> [Brief] With the exception of the pictures, write out the data below precisely.
----
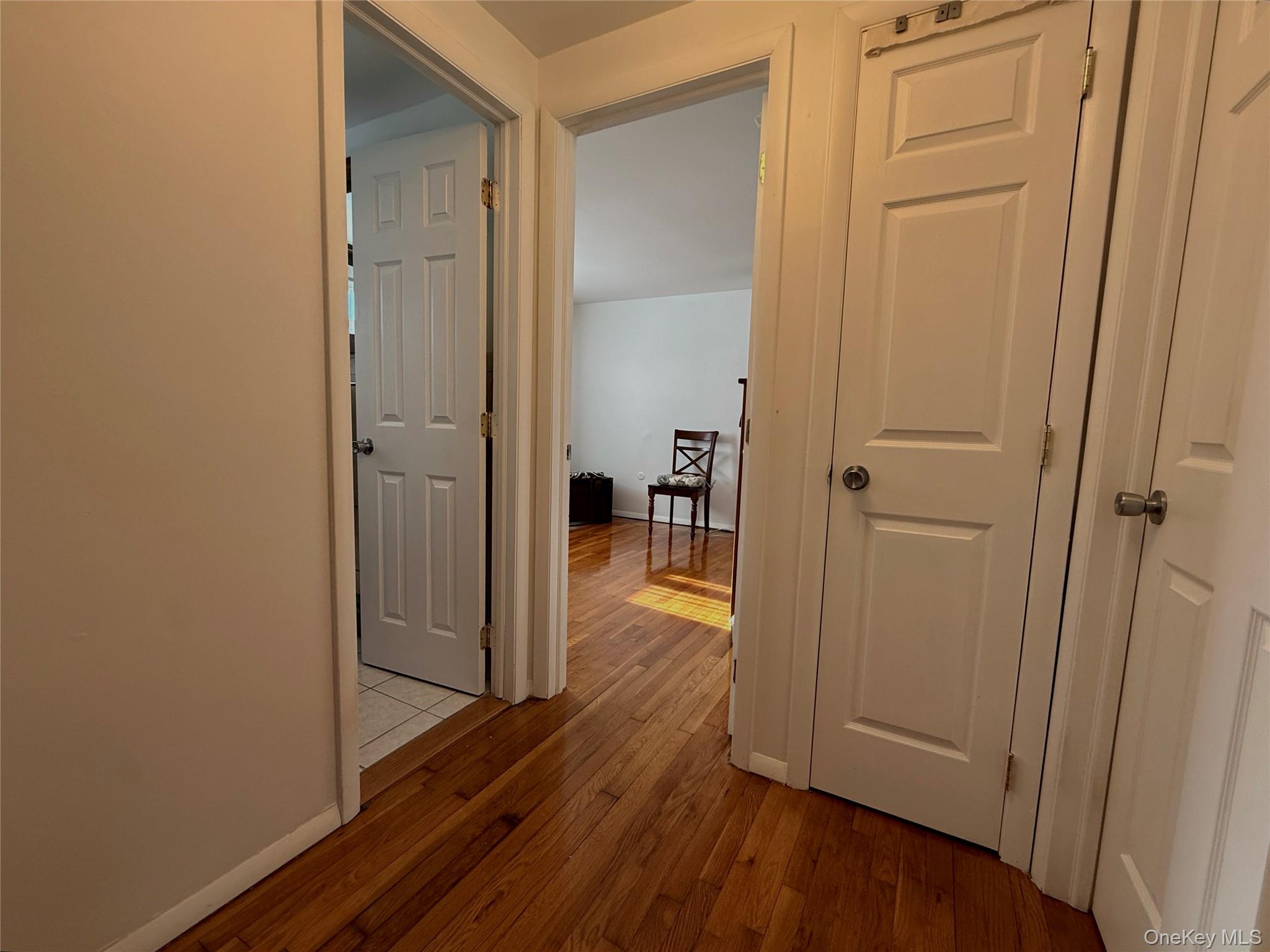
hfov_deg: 102.1
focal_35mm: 14
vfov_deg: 85.7
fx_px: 514
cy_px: 476
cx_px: 635
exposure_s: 1/120
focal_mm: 2.22
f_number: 2.2
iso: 100
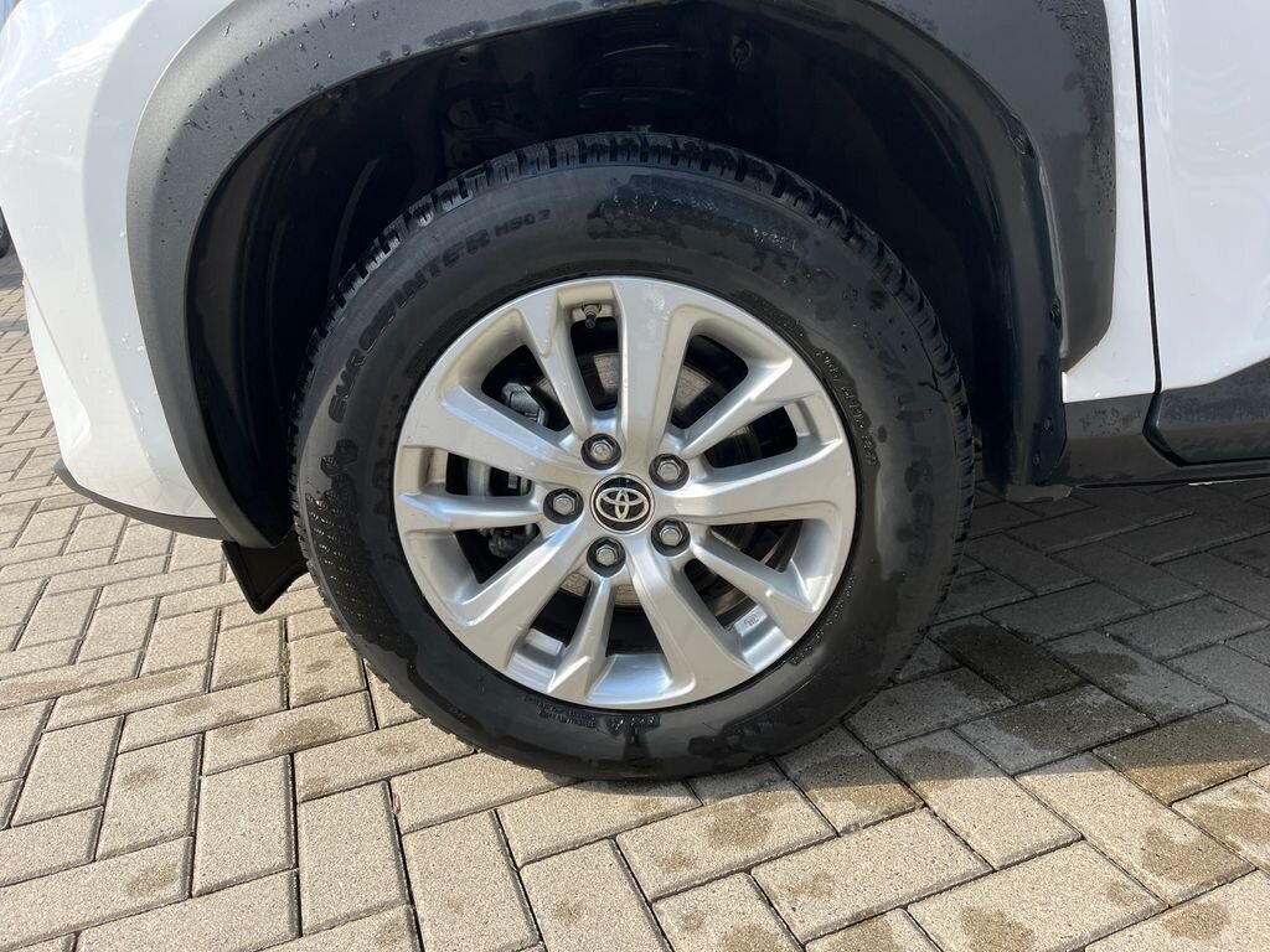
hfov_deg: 67.3
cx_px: 635
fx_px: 954
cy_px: 476
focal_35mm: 26
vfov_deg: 53.1
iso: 50
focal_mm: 5.1
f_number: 1.6
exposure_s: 1/928
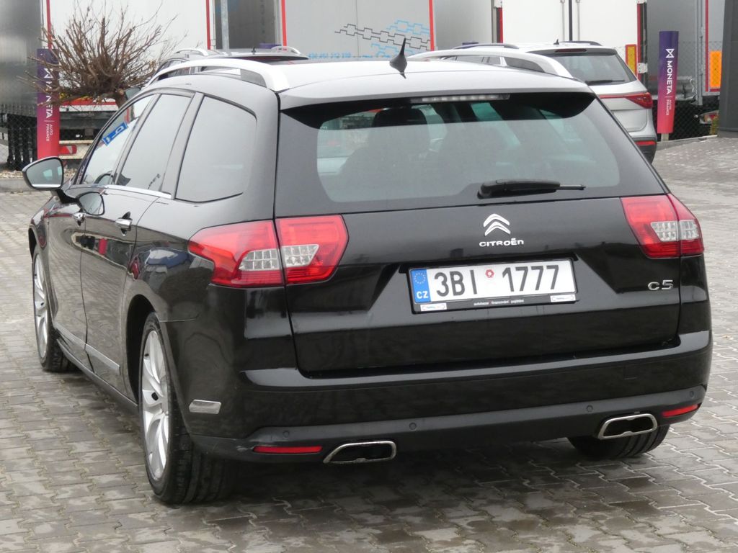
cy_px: 276
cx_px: 369
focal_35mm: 81
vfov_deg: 18.2
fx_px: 1727
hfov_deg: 24.1
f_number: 5.6
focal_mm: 14.5
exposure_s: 1/80
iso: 640
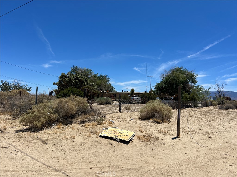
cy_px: 88
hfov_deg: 67.3
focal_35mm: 26
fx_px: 178
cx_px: 118
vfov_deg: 53.1
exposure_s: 1/7463
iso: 50
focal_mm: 5.7
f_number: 1.5
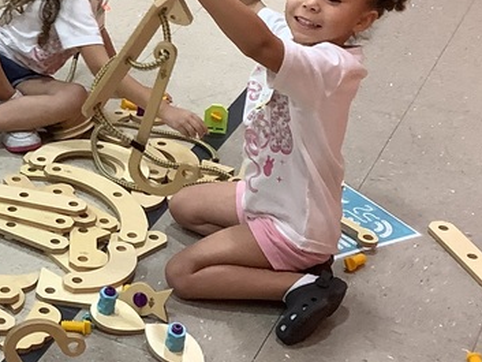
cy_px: 122
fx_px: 1254
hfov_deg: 20.5
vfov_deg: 16.4
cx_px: -81
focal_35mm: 90
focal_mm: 3.3
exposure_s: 1/60
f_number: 2.4
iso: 160
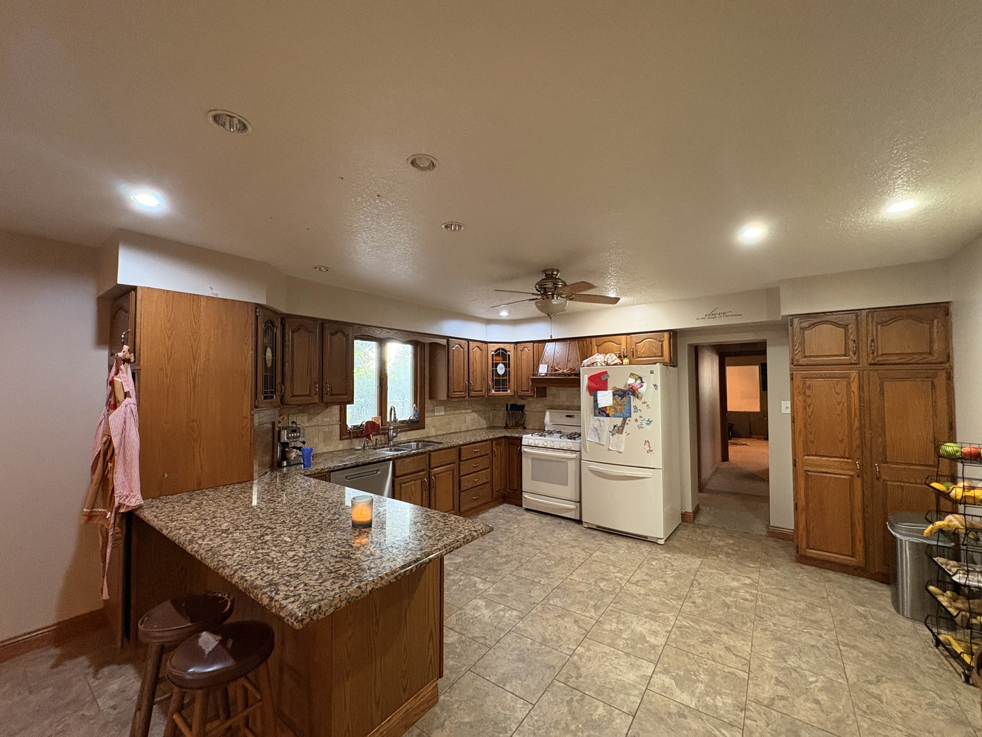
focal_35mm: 14
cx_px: 491
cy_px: 368
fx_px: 397
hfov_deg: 102.1
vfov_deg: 85.7
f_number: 2.2
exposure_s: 1/60
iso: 400
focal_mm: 2.22
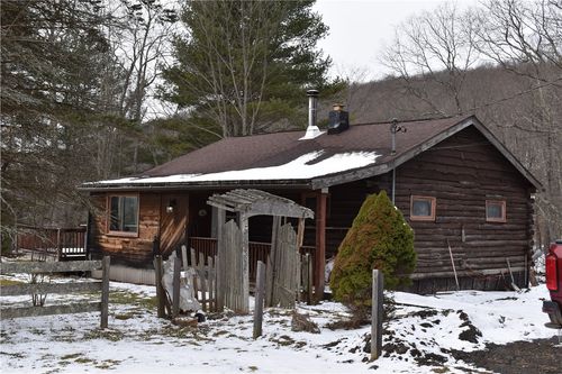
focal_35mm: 45
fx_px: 702
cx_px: 281
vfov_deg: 29.8
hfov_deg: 43.6
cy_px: 187
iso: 110
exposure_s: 1/250
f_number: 8
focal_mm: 30
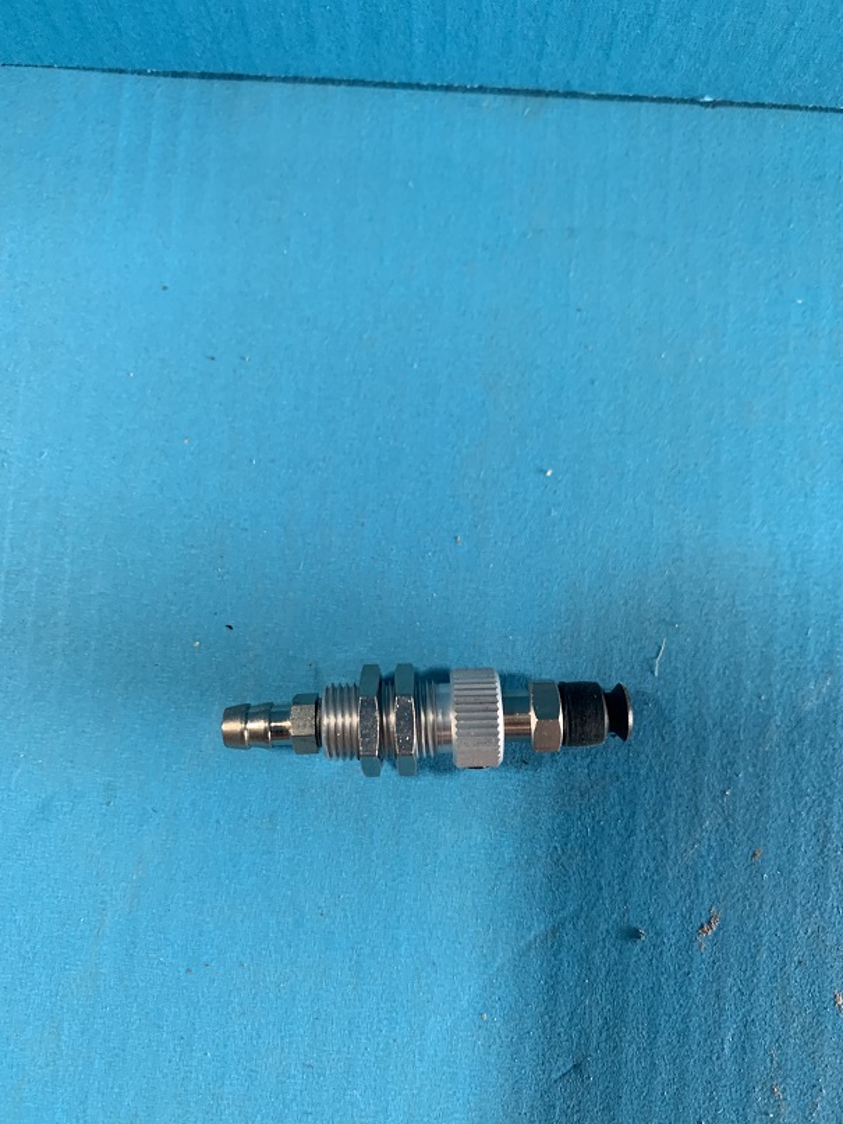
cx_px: 422
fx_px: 844
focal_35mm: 26
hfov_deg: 53.1
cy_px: 562
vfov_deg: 67.3
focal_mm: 4.25
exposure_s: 1/60
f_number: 1.8
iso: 200
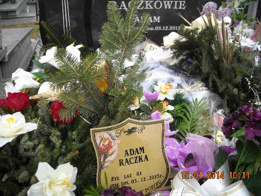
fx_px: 264
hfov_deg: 52.6
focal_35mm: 35
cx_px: 130
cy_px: 98
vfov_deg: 40.7
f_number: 2.8
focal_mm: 5.7
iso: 124
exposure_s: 1/60
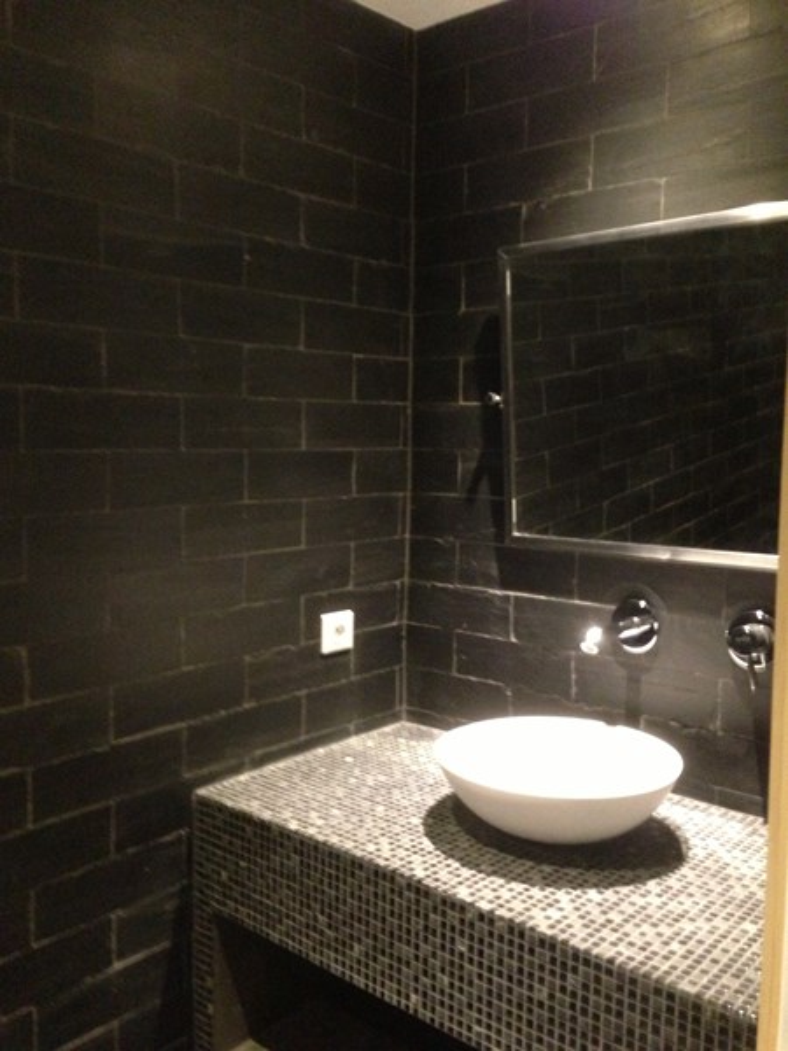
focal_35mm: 33
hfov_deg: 42.9
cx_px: 394
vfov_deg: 55.4
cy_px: 526
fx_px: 1002
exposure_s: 1/15
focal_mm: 4.13
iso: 800
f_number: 2.4
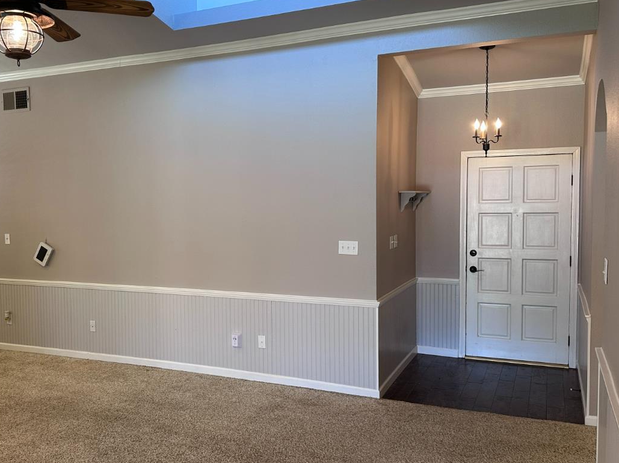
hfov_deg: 51.9
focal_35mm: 35
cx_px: 221
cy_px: 243
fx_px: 626
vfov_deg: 40.7
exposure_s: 1/60
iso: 125
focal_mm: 6.86
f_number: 1.78
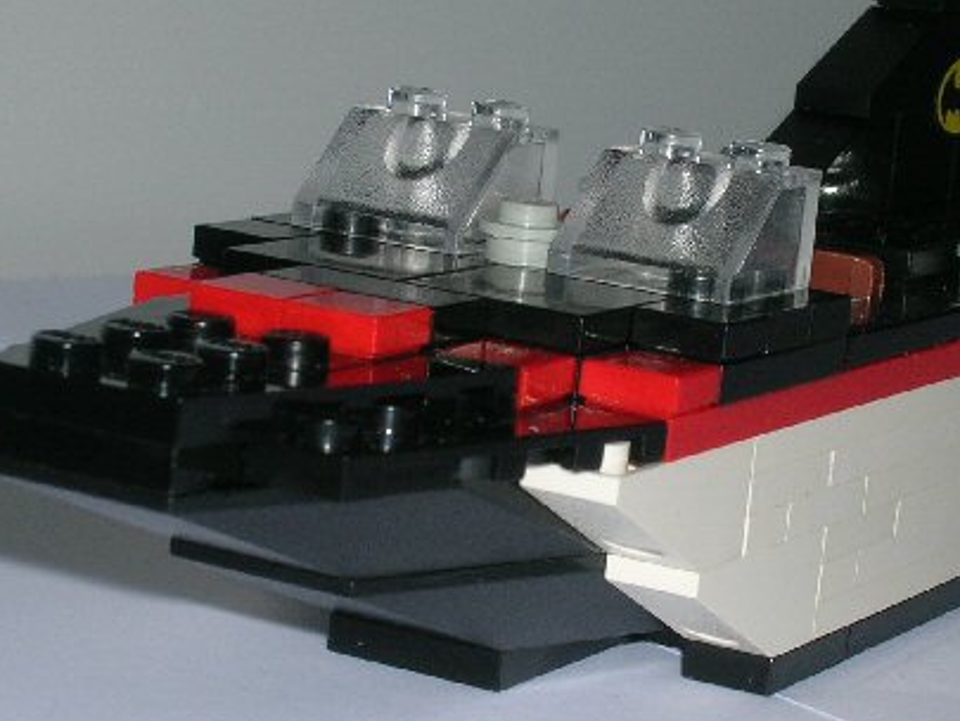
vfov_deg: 12.3
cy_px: 381
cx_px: 635
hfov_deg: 16.2
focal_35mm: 121
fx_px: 3357
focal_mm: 10.4
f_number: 6.1
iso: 50
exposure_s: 1/60.1
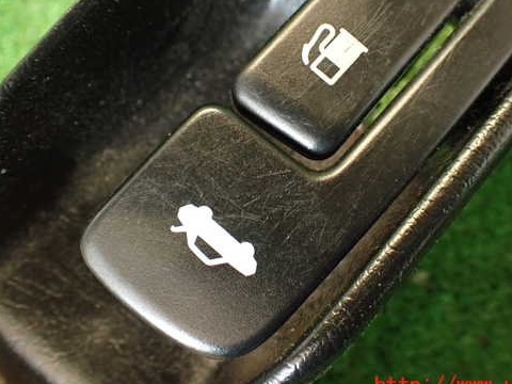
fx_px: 592
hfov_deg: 46.6
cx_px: 295
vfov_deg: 35.9
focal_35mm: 40
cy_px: 160
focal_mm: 5.79
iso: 500
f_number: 2.4
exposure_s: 1/30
----
> [Exercise response]
hfov_deg: 102.1
focal_35mm: 14
vfov_deg: 85.7
fx_px: 514
cy_px: 476
cx_px: 635
exposure_s: 1/120
focal_mm: 2.22
f_number: 2.2
iso: 100
hfov_deg: 67.3
cx_px: 635
fx_px: 954
cy_px: 476
focal_35mm: 26
vfov_deg: 53.1
iso: 50
focal_mm: 5.1
f_number: 1.6
exposure_s: 1/928
cy_px: 276
cx_px: 369
focal_35mm: 81
vfov_deg: 18.2
fx_px: 1727
hfov_deg: 24.1
f_number: 5.6
focal_mm: 14.5
exposure_s: 1/80
iso: 640
cy_px: 88
hfov_deg: 67.3
focal_35mm: 26
fx_px: 178
cx_px: 118
vfov_deg: 53.1
exposure_s: 1/7463
iso: 50
focal_mm: 5.7
f_number: 1.5
cy_px: 122
fx_px: 1254
hfov_deg: 20.5
vfov_deg: 16.4
cx_px: -81
focal_35mm: 90
focal_mm: 3.3
exposure_s: 1/60
f_number: 2.4
iso: 160
focal_35mm: 14
cx_px: 491
cy_px: 368
fx_px: 397
hfov_deg: 102.1
vfov_deg: 85.7
f_number: 2.2
exposure_s: 1/60
iso: 400
focal_mm: 2.22
focal_35mm: 45
fx_px: 702
cx_px: 281
vfov_deg: 29.8
hfov_deg: 43.6
cy_px: 187
iso: 110
exposure_s: 1/250
f_number: 8
focal_mm: 30
cx_px: 422
fx_px: 844
focal_35mm: 26
hfov_deg: 53.1
cy_px: 562
vfov_deg: 67.3
focal_mm: 4.25
exposure_s: 1/60
f_number: 1.8
iso: 200
fx_px: 264
hfov_deg: 52.6
focal_35mm: 35
cx_px: 130
cy_px: 98
vfov_deg: 40.7
f_number: 2.8
focal_mm: 5.7
iso: 124
exposure_s: 1/60
focal_35mm: 33
hfov_deg: 42.9
cx_px: 394
vfov_deg: 55.4
cy_px: 526
fx_px: 1002
exposure_s: 1/15
focal_mm: 4.13
iso: 800
f_number: 2.4
hfov_deg: 51.9
focal_35mm: 35
cx_px: 221
cy_px: 243
fx_px: 626
vfov_deg: 40.7
exposure_s: 1/60
iso: 125
focal_mm: 6.86
f_number: 1.78
vfov_deg: 12.3
cy_px: 381
cx_px: 635
hfov_deg: 16.2
focal_35mm: 121
fx_px: 3357
focal_mm: 10.4
f_number: 6.1
iso: 50
exposure_s: 1/60.1
fx_px: 592
hfov_deg: 46.6
cx_px: 295
vfov_deg: 35.9
focal_35mm: 40
cy_px: 160
focal_mm: 5.79
iso: 500
f_number: 2.4
exposure_s: 1/30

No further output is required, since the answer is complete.